Saturday, March 20, 2010

The Roman Catholic Church is a Gawddamned Cesspool

From CNN.com: "I have been deeply disturbed by the information which has come to light regarding the abuse of children and vulnerable young people by members of the church in Ireland, particularly by priests and religious," the pope wrote.

Absolute bullshit.

Pedophilia is so pervasive in the Catholic church that it's pretty clear abusing children is merely one of the "perks" of being a priest.

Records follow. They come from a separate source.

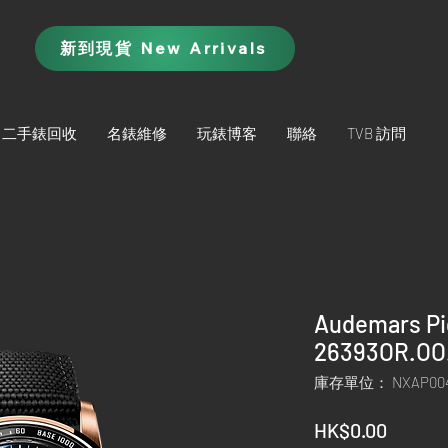
新到現貨 New Arrivals
二手錶回收
名錶維修
玩錶博客
聯絡
TVB 訪問
Audemars Pi
26393OR.OO
庫存單位： NXAP004
價
HK$0.00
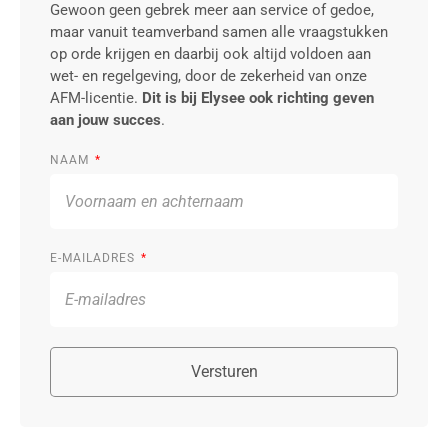
Gewoon geen gebrek meer aan service of gedoe,
maar vanuit teamverband samen alle vraagstukken
op orde krijgen en daarbij ook altijd voldoen aan
wet- en regelgeving, door de zekerheid van onze
AFM-licentie.
Dit is bij Elysee ook richting geven
aan jouw succes
.
NAAM
E-MAILADRES
Versturen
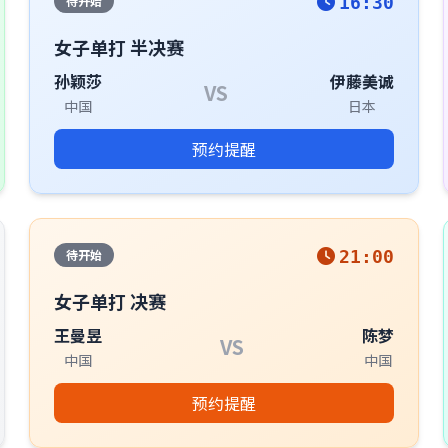
待开始
16:30
女子单打 半决赛
孙颖莎
伊藤美诚
VS
中国
日本
预约提醒
待开始
21:00
女子单打 决赛
王曼昱
陈梦
VS
中国
中国
预约提醒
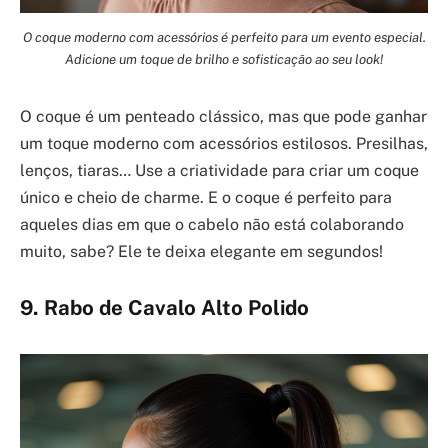
O coque moderno com acessórios é perfeito para um evento especial.
Adicione um toque de brilho e sofisticação ao seu look!
O coque é um penteado clássico, mas que pode ganhar
um toque moderno com acessórios estilosos. Presilhas,
lenços, tiaras… Use a criatividade para criar um coque
único e cheio de charme. E o coque é perfeito para
aqueles dias em que o cabelo não está colaborando
muito, sabe? Ele te deixa elegante em segundos!
9. Rabo de Cavalo Alto Polido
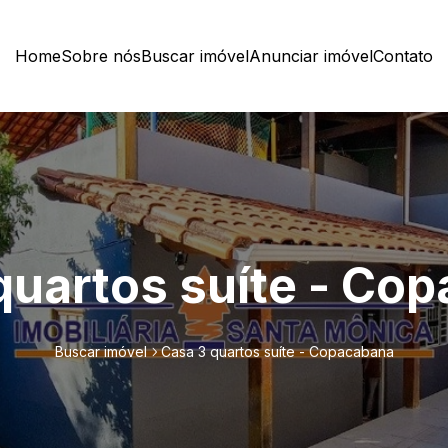
Home
Sobre nós
Buscar imóvel
Anunciar imóvel
Contato
quartos suíte - Co
Buscar imóvel
Casa 3 quartos suíte - Copacabana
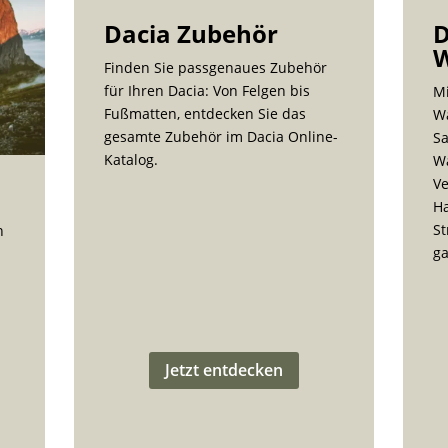
Dacia Zubehör
D
W
Finden Sie passgenaues Zubehör
für Ihren Dacia: Von Felgen bis
M
Fußmatten, entdecken Sie das
Wa
gesamte Zubehör im Dacia Online-
Sa
Katalog.
Wa
Ve
H
St
n
ga
Jetzt entdecken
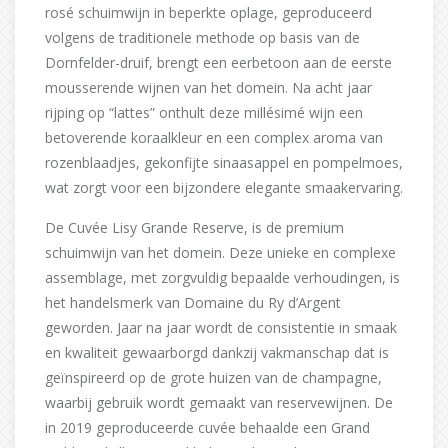
rosé schuimwijn in beperkte oplage, geproduceerd
volgens de traditionele methode op basis van de
Dornfelder-druif, brengt een eerbetoon aan de eerste
mousserende wijnen van het domein. Na acht jaar
rijping op “lattes” onthult deze millésimé wijn een
betoverende koraalkleur en een complex aroma van
rozenblaadjes, gekonfijte sinaasappel en pompelmoes,
wat zorgt voor een bijzondere elegante smaakervaring.
De Cuvée Lisy Grande Reserve, is de premium
schuimwijn van het domein. Deze unieke en complexe
assemblage, met zorgvuldig bepaalde verhoudingen, is
het handelsmerk van Domaine du Ry d’Argent
geworden. Jaar na jaar wordt de consistentie in smaak
en kwaliteit gewaarborgd dankzij vakmanschap dat is
geïnspireerd op de grote huizen van de champagne,
waarbij gebruik wordt gemaakt van reservewijnen. De
in 2019 geproduceerde cuvée behaalde een Grand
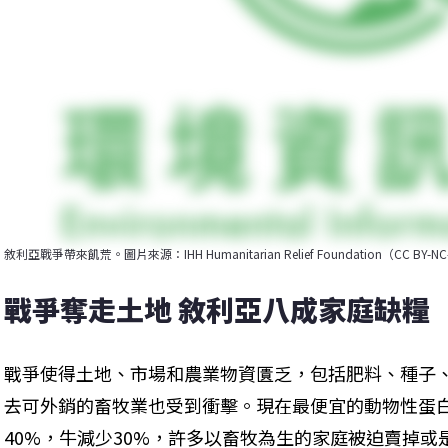
敘利亞戰爭帶來飢荒。圖片來源：IHH Humanitarian Relief Foundation（CC BY-NC-
戰爭奪走土地 敘利亞八成家庭缺糧
戰爭使得土地、市場和農業物資匱乏，包括肥料、種子
去可外銷的畜牧業也受到衝擊。現在最便宜的動物性蛋白
40%，牛減少30%，許多以畜牧為生的家庭被迫賣掉或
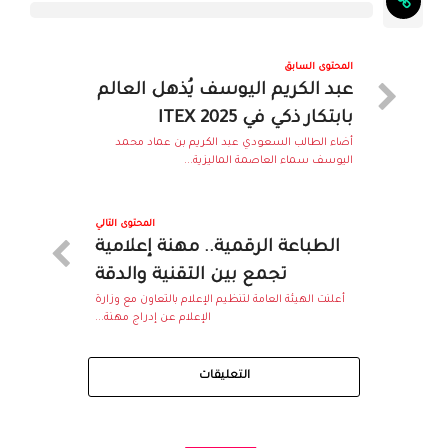
المحتوى السابق
عبد الكريم اليوسف يُذهل العالم
بابتكار ذكي في ITEX 2025
أضاء الطالب السعودي عبد الكريم بن عماد محمد
اليوسف سماء العاصمة الماليزية...
المحتوى التالي
الطباعة الرقمية.. مهنة إعلامية
تجمع بين التقنية والدقة
أعلنت الهيئة العامة لتنظيم الإعلام بالتعاون مع وزارة
الإعلام عن إدراج مهنة...
التعليقات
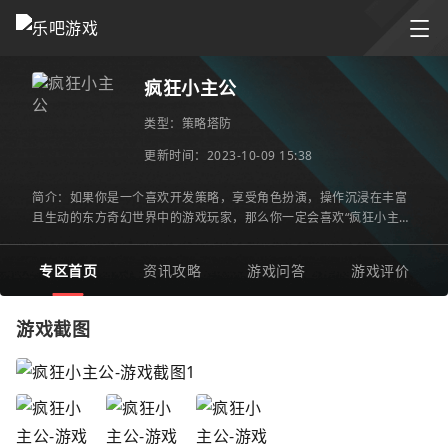
疯狂小主公
类型：
策略塔防
更新时间：2023-10-09 15:38
简介：如果你是一个喜欢开发策略，享受角色扮演，操作沉浸在丰富
且生动的东方奇幻世界中的游戏玩家，那么你一定会喜欢“疯狂小主公”
这款手游。这款游戏建构了一个深度而且细腻的世界，玩家
专区首页
资讯攻略
游戏问答
游戏评价
游戏截图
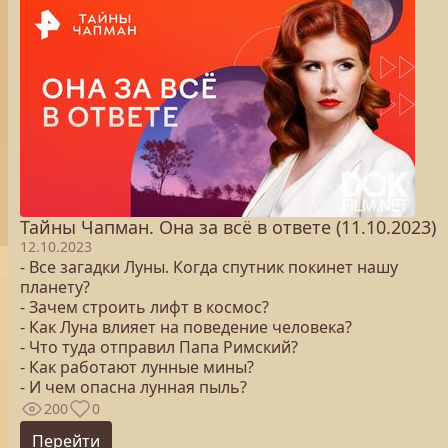
Тайны Чапман. Она за всё в ответе (11.10.2023)
12.10.2023
- Все загадки Луны. Когда спутник покинет нашу
планету?
- Зачем строить лифт в космос?
- Как Луна влияет на поведение человека?
- Что туда отправил Папа Римский?
- Как работают лунные мины?
- И чем опасна лунная пыль?
200
0
Перейти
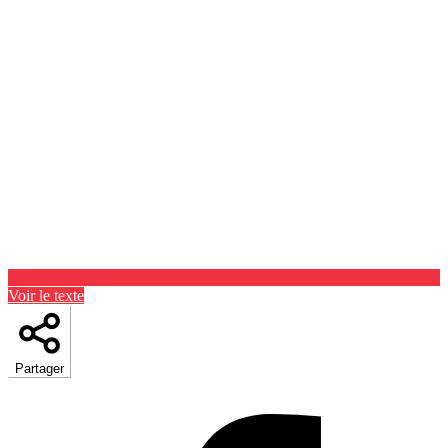
Voir le texte
Partager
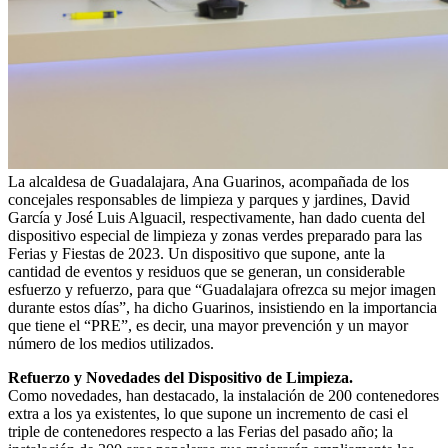
La alcaldesa de Guadalajara, Ana Guarinos, acompañada de los
concejales responsables de limpieza y parques y jardines, David
García y José Luis Alguacil, respectivamente, han dado cuenta del
dispositivo especial de limpieza y zonas verdes preparado para las
Ferias y Fiestas de 2023. Un dispositivo que supone, ante la
cantidad de eventos y residuos que se generan, un considerable
esfuerzo y refuerzo, para que “Guadalajara ofrezca su mejor imagen
durante estos días”, ha dicho Guarinos, insistiendo en la importancia
que tiene el “PRE”, es decir, una mayor prevención y un mayor
número de los medios utilizados.
Refuerzo y Novedades del Dispositivo de Limpieza.
Como novedades, han destacado, la instalación de 200 contenedores
extra a los ya existentes, lo que supone un incremento de casi el
triple de contenedores respecto a las Ferias del pasado año; la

The rape of children is institutionally embraced by the Catholic church, from its highest levels.

"The Vatican instructed Catholic bishops around the world to cover up cases of sexual abuse or risk being thrown out of the Church."

They won't throw out pedophiles -- the Catholic church will throw out those who refuse to protect pedophiles.

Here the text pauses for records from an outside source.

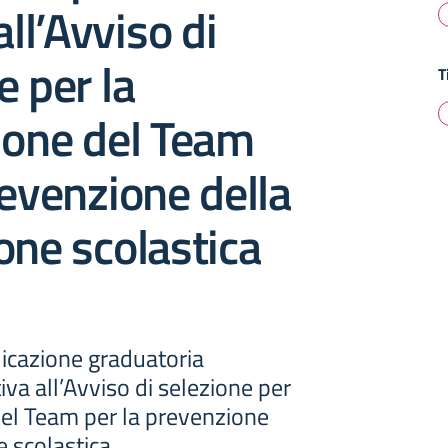
all’Avviso di
e per la
T
ione del Team
revenzione della
one scolastica
licazione graduatoria
iva all’Avviso di selezione per
del Team per la prevenzione
e scolastica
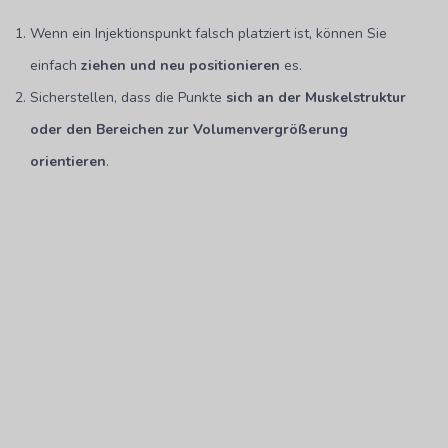
Wenn ein Injektionspunkt falsch platziert ist, können Sie
einfach
ziehen und neu positionieren
es.
Sicherstellen, dass die Punkte
sich an der Muskelstruktur
oder den Bereichen zur Volumenvergrößerung
orientieren
.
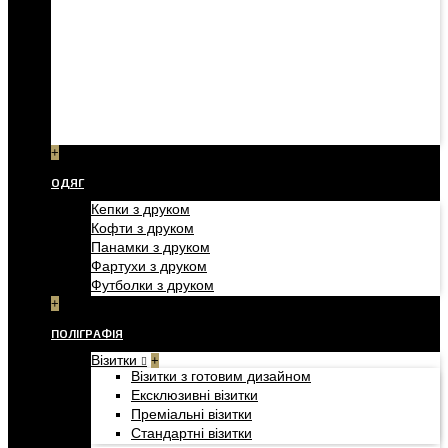
+
ОДЯГ
Кепки з друком
Кофти з друком
Панамки з друком
Фартухи з друком
Футболки з друком
+
ПОЛІГРАФІЯ
Візитки
+
Візитки з готовим дизайном
Ексклюзивні візитки
Преміальні візитки
Стандартні візитки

Pedophilia is institutionally accepted, propogated and protected by the Catholic church.

If it was anything but the abuse of children, I'd be happy to watch the church's death throes go on through a protracted, humiliating, ignoble devolution. But people's lives have been ruined. Kids raped, abused, used, handed around like a bottle at a frat party.

Now, the wounds are opening in a country that I love as much as the one in which I was born -- Ireland. To the point where a headline on CNN.com reads: "'Ashamed to be Irish' -- Abuse angers nation".

The Irish have nothing to be ashamed of. The Church of Rome has been a blight upon the earth since its inception, and it was its priests who have perpetrated these crimes; its priests and bishops and cardinals (and pope) who have covered up these crimes. This is a Roman Catholic plague, not an Irish one.

My family knew a hapless, fatherless, only-child Irishman in the 1950s with the unlikely moniker, Pug McCluskey. He was the original Ne'er Do Well. He never worked, but spent his mother's pension cheques drinking at local watering holes.

One day he approached an uncle of mine, asking if he'd co-sign on a new suit of clothes for him. The anniversary of Pug's father's death was coming up and it was long-suffering Mrs. McCluskey's wish that Pug attend his father's anniversary funeral mass. Pug got his suit -- he never made a payment on it, so my uncle the co-signer ended up paying for it -- and was in the bar the day of his father's mass.

At some point, the bartender said, "Pug, aren't you supposed to be somewhere today?"

"Ah, Christ, sure I am," Pug slurred and lurched out of the bar.

Mr. McCluskey's anniversary mass was halfway finished by the time Pug kicked open the door of the church. The priest was giving his homily, and watched with dawning horror as Pug slumped down the middle aisle.

Mrs. McCluskey looked up and there may have been a moment of relief, of inchoate joy that, for once, Pug had not let her down. If there was that moment, it was fleeting.

Pug slouched past the row in which his mother sat and came to a stop about fifteen feet from the priest's podium. And there, in front of the dozen people who occupied the cavernously empty church, Pug looked at the priest and raised a quivering finger at him.

And addressed him thus: "The Roman Catholic church is a gawddamned cesspool!"

Then he turned and left the church, returning to his bar stool down the street.